Romanian Parliamentary Committee Studying Roşia Montană Development


On September 17, Romania’s Parliament established a Special Joint Committee of its Chamber of Deputies and Senate to examine a draft law submitted by the government in late August relating to the development of the proposed open-pit Roşia Montană gold mine. The project is owned 80.69% by Canada-based Gabriel Resources and 19.31% by Minvest SA, a Romanian state-owned mining company. Gabriel has been working to permit the project for 14 years but has encountered persistent opposition from Romanian groups and international NGOs.

Residents in the immediate area of the Roşia Montană project, on the other hand, have voiced strong support for the proposed mine development, which promises to bring jobs and economic development to a region that is characterized by wide-spread poverty.

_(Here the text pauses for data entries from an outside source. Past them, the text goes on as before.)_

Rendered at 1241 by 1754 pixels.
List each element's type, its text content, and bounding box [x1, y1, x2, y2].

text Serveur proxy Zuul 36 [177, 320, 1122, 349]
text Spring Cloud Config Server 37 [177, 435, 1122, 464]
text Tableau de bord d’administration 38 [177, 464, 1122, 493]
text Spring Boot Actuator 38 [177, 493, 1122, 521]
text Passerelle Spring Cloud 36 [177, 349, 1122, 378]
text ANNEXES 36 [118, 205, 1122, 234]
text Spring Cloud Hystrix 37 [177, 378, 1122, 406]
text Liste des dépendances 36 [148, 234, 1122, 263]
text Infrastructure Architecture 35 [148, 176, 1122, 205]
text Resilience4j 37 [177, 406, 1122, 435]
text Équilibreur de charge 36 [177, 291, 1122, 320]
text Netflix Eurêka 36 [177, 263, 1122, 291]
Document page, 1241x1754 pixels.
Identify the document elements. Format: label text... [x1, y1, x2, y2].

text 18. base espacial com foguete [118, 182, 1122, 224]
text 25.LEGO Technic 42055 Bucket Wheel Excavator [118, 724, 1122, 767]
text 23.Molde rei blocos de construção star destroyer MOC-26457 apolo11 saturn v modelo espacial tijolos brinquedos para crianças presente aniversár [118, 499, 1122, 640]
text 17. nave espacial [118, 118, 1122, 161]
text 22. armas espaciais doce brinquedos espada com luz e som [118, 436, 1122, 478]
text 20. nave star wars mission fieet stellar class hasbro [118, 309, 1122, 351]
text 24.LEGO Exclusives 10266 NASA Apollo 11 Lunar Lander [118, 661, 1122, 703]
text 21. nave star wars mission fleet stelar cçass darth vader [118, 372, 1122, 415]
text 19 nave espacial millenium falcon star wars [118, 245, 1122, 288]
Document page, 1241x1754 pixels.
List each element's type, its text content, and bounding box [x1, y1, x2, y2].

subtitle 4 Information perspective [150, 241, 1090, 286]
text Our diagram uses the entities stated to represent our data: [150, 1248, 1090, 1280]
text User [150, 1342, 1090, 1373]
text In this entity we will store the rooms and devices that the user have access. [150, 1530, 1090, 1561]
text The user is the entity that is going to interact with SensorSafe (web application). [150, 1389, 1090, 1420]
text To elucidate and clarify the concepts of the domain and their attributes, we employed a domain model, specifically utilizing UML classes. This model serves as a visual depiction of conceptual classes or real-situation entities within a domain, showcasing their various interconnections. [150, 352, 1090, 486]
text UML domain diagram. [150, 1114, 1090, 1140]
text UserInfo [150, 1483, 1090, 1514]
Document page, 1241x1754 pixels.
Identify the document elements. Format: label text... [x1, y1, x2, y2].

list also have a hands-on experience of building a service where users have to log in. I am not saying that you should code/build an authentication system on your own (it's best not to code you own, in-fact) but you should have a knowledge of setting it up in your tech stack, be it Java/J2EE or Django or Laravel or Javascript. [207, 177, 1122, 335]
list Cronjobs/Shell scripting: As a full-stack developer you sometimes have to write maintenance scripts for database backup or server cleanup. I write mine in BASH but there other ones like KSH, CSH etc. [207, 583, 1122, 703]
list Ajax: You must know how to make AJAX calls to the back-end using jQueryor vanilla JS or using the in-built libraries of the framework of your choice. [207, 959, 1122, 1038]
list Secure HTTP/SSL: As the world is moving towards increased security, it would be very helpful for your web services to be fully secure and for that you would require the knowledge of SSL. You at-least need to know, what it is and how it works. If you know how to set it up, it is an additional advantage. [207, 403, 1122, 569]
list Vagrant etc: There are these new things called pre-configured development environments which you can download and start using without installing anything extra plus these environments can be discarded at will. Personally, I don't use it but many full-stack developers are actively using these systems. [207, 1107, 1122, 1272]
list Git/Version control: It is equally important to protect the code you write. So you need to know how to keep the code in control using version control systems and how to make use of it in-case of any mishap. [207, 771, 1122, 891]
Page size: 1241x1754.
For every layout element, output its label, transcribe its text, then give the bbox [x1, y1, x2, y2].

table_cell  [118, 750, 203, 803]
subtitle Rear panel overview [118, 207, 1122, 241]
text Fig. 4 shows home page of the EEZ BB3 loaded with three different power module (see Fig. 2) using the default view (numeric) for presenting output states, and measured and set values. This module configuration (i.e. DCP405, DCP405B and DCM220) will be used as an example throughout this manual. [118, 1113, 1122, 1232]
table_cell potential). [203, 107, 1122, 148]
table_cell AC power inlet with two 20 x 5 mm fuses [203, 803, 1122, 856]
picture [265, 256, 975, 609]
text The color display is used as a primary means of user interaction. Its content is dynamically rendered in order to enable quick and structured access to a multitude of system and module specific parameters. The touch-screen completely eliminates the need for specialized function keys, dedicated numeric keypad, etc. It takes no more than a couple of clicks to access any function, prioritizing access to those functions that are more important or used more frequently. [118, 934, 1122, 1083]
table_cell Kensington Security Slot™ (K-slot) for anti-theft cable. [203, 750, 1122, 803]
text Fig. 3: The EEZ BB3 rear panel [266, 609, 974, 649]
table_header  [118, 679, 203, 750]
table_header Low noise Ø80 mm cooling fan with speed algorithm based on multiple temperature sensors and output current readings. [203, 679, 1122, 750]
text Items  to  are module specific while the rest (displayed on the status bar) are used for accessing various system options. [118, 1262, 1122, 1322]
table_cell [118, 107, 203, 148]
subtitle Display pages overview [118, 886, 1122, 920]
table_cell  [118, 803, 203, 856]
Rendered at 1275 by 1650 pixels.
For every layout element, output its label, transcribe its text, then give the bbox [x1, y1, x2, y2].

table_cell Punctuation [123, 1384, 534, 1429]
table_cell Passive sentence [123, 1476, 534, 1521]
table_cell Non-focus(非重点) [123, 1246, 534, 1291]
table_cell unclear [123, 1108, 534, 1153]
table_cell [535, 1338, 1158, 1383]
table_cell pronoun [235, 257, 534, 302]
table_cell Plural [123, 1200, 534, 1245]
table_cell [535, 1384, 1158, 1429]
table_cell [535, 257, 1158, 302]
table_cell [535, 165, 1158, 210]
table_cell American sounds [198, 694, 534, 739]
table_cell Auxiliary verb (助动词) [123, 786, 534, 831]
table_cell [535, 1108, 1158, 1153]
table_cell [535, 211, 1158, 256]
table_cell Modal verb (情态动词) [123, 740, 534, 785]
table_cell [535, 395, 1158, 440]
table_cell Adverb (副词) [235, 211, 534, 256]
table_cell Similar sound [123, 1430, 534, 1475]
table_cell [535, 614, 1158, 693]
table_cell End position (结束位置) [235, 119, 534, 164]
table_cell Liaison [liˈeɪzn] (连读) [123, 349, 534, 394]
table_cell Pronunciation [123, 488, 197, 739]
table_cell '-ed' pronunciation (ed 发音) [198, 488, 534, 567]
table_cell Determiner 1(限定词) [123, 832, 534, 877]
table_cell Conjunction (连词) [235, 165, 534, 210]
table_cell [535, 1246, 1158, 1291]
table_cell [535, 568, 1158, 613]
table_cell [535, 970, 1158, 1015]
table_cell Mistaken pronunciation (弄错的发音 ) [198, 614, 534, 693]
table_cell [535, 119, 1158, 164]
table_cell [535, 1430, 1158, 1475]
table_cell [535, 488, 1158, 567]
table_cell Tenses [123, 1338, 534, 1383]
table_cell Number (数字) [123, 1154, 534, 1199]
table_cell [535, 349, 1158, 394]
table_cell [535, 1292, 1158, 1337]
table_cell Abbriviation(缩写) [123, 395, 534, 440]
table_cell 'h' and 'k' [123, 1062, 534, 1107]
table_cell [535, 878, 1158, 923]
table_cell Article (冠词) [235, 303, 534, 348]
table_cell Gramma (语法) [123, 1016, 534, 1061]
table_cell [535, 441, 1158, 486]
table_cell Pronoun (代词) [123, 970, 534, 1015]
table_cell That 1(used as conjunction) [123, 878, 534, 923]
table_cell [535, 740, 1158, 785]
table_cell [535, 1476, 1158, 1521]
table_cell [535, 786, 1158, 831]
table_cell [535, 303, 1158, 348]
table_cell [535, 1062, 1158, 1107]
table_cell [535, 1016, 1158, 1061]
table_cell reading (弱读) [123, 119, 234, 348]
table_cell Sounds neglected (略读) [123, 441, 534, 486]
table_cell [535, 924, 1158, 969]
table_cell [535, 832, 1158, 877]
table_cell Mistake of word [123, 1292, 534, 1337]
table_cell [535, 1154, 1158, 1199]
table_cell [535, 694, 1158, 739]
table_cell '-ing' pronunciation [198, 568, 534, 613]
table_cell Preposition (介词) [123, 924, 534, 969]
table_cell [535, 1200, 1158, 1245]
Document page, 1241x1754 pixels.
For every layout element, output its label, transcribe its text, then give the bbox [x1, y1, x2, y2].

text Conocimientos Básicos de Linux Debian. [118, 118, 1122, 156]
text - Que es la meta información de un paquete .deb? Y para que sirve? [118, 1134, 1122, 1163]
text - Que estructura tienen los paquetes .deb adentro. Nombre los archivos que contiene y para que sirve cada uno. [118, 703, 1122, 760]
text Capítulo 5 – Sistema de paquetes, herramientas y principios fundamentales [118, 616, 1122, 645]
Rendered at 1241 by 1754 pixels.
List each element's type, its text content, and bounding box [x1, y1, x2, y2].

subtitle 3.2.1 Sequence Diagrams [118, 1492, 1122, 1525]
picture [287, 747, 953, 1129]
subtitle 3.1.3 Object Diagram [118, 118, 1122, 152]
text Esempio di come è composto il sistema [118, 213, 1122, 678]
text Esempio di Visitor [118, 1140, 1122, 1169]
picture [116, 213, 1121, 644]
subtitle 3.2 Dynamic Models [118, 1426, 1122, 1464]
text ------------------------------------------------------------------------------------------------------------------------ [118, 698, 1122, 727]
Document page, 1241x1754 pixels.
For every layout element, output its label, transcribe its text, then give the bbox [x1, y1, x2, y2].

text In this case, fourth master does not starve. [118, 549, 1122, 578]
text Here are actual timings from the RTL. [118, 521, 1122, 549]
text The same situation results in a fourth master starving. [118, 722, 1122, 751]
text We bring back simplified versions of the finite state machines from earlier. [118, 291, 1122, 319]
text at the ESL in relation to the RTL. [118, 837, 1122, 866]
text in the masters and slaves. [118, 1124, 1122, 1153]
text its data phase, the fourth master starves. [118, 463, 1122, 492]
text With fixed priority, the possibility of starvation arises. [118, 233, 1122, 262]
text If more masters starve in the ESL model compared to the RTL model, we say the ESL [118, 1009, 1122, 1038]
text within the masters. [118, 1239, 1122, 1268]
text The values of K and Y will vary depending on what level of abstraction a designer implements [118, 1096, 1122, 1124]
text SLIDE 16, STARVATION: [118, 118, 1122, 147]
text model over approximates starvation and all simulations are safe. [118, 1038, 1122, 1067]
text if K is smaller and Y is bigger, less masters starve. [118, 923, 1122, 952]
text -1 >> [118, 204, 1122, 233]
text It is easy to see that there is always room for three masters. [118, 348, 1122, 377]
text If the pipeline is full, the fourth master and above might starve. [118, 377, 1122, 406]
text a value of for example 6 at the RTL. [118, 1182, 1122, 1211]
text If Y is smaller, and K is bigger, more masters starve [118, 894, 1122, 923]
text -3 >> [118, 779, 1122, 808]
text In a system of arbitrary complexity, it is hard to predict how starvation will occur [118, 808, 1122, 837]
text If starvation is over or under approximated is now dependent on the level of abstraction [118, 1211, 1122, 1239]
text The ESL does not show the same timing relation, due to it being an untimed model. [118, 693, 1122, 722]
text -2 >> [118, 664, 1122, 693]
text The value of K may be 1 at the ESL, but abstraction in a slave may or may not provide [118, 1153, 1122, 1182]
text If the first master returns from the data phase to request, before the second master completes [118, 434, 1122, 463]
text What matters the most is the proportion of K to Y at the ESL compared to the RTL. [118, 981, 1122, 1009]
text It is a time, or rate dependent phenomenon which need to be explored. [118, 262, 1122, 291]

Demonstrations, both against and for the Roşia Montană development, began after the government sent draft legislation designed to facilitate development of the project to the Parliament in late August and were ongoing four weeks later. If approved as written, the legislation would increase government ownership of the project to 25%, increase the royalty applicable to the project from 4% to 6%, ensure preservation of the region’s cultural heritage, and provide for elimination of historical degradation created by previous mining, which dates back to at least the 1st century B.C.

The draft legislation declares the Roşia Montană project to be of public utility and overriding national public interest. It provides for permitting and exploitation of the gold-silver deposits and would amend certain legislative acts relating to expropriation and construction permits. And it notes that the project would create an average of 2,300 jobs in the construction phase and 900 in the operational phase.

The draft legislation was submitted to Parliament for debate and approval. It immediately met with street protests in Romania’s capital, Bucharest, and other Romanian cities.

The protests were in large part responsible for the creation of the Special Joint Committee formed to examine the draft law. Formation of the committee included a time line that suggested a final decision on the law would be taken on or around November 1.

If developed, the Roşia Montană project would become Europe’s largest gold mine. The project has reported measured and indicated resources of 17.1 million oz of gold and 81.1 million oz of silver, including 10.1 million oz of gold and 47.6 million oz of silver in proven and probable reserves at grades of 1.46 g/mt gold and 6.88 g/mt silver.

Mining of four principal deposits would be by large-scale open-pit methods. Production is estimated at about 500,000 oz/y of gold over a mine life of 16 years.

The proposed processing plant would include primary crushing, SAG and ball milling, cyanidation, and adsorption onto activated carbon. A gravity recovery circuit incorporated into the milling circuit would recover free gold, and continuous elution circuits have been selected for the treatment of the loaded carbon. Plant tails would be detoxified with copper sulphate and sodium metabisulphite for the destruction of residual cyanide prior to discharge.

The use of cyanide in the Roşia Montană processing scheme has provided a flash point for both Romanian and international opposition to the Roşia Montană project. Protestors also object to the environmental degradation that would accompany surface mining and provisions in the draft law for expropriation of land occupied by three villages.